The effort is meant to make communities more resilient to climate change and ensure taxpayer dollars are more wisely spent.
“This should be one of the least controversial executive orders the president has ever released,” said Rachel Cleetus, lead climate scientist at the Union of Concerned Scientists in a statement.
“It’s bad policy to rebuild in ways that perpetuate our risk of flooding and to sink taxpayer dollars into risky rebuilding efforts,” she said. “Federal funds should instead be spent on making coastal communities more resilient to sea level rise and coastal flooding.”
She called the president’s action common sense.

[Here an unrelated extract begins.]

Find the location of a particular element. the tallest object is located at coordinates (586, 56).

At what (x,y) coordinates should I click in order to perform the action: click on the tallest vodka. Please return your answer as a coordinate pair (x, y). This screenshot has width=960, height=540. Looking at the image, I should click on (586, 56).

“Many communities across the country already recognized this and have issued building design guidelines that call for two feet of freeboard above the 100-year base flood elevation,” Cleetus said.
The standard hasn’t been changed in 37 years, while flood losses have risen and will probably get worse because of rising sea levels, storm surges along the coasts and more development in coastal areas, she added.
“Flooding during high tides — something that rarely occurred in the past — is now common in some places on the East and Gulf coasts of the U.S.,” she said. “Tidal flooding is expected to grow to the point that sections of coastal cities will flood so often they’ll become unusable in the near future, according to a study the Union of Concerned Scientists released in October. Most of the 52 coastal towns we looked at could see a tripling in annual tidal floods in 15 years and a tenfold increase in 30 years.”
Charleston was included in the study, which should expect between 50 and 100 tidal floods a year by 2030 and more than 180 similar events per year by 2045.